### Task goal:
Write out exactly the lines below that run from the one containing "the person standing at (x=193, y=123)" through the one containing "the person in black coat at (x=52, y=145)", both included, with no other lines.

### Input data:
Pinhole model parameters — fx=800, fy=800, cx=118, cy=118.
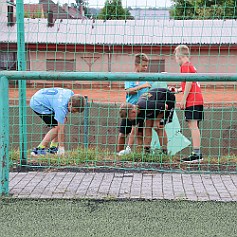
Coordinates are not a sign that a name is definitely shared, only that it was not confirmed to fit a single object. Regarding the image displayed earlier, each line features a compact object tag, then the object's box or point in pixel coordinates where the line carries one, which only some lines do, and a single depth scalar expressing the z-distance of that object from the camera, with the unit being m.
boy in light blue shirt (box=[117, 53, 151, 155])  10.61
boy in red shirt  10.16
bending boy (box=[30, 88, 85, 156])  10.41
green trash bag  10.85
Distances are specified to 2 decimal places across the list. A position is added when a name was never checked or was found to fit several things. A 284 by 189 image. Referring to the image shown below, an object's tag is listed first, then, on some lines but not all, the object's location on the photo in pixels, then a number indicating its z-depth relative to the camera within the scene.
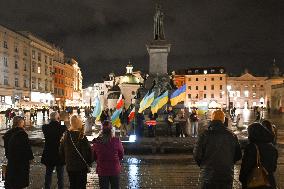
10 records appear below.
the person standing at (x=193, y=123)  24.00
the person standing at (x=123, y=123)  24.62
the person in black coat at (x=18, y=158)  7.96
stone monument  32.03
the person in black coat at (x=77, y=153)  7.56
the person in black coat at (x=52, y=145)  9.26
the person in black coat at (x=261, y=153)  5.98
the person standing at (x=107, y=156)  7.62
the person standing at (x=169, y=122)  23.67
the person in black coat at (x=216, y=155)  6.26
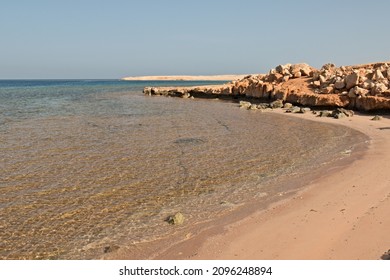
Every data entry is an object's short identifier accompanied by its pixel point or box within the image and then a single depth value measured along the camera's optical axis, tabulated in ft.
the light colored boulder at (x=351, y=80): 84.17
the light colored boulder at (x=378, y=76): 81.73
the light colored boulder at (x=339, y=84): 87.59
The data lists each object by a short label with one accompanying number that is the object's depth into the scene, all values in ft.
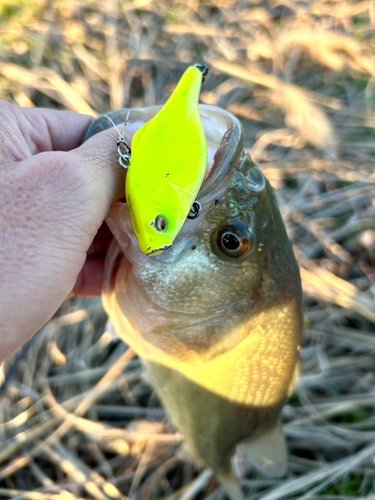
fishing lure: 0.39
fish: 0.47
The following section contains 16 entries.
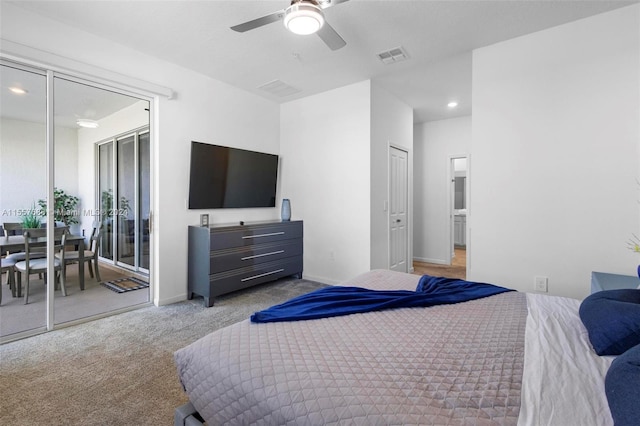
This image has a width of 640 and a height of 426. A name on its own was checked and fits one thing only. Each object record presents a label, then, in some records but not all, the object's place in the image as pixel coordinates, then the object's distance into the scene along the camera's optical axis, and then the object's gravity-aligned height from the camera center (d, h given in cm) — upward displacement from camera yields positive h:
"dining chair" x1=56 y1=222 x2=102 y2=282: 325 -43
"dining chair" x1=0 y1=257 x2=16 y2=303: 268 -51
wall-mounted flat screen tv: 387 +47
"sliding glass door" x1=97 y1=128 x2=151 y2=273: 354 +13
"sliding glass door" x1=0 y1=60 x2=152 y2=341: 270 +27
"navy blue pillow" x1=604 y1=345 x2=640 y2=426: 77 -49
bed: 93 -58
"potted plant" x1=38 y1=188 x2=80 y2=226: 293 +6
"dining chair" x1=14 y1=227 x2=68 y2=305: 279 -46
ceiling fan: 196 +128
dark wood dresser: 357 -57
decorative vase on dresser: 473 +1
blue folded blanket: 164 -53
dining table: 268 -29
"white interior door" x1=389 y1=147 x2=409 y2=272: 474 +3
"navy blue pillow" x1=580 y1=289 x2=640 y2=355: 116 -46
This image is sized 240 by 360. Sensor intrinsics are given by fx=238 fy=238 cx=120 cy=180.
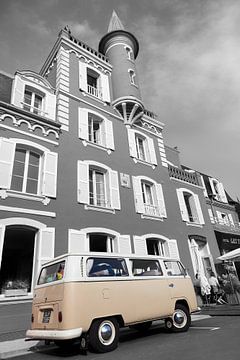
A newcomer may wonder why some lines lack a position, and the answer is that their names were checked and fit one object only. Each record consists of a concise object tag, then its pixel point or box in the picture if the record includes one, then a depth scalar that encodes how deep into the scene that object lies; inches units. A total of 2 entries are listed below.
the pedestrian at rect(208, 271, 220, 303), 437.1
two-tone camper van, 172.1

### Reply to the task:
the person standing at (x=193, y=123)  24.00
the person standing at (x=123, y=123)  24.62
the person in black coat at (x=18, y=158)  7.96
stone monument  32.03
the person in black coat at (x=77, y=153)  7.56
the person in black coat at (x=52, y=145)  9.26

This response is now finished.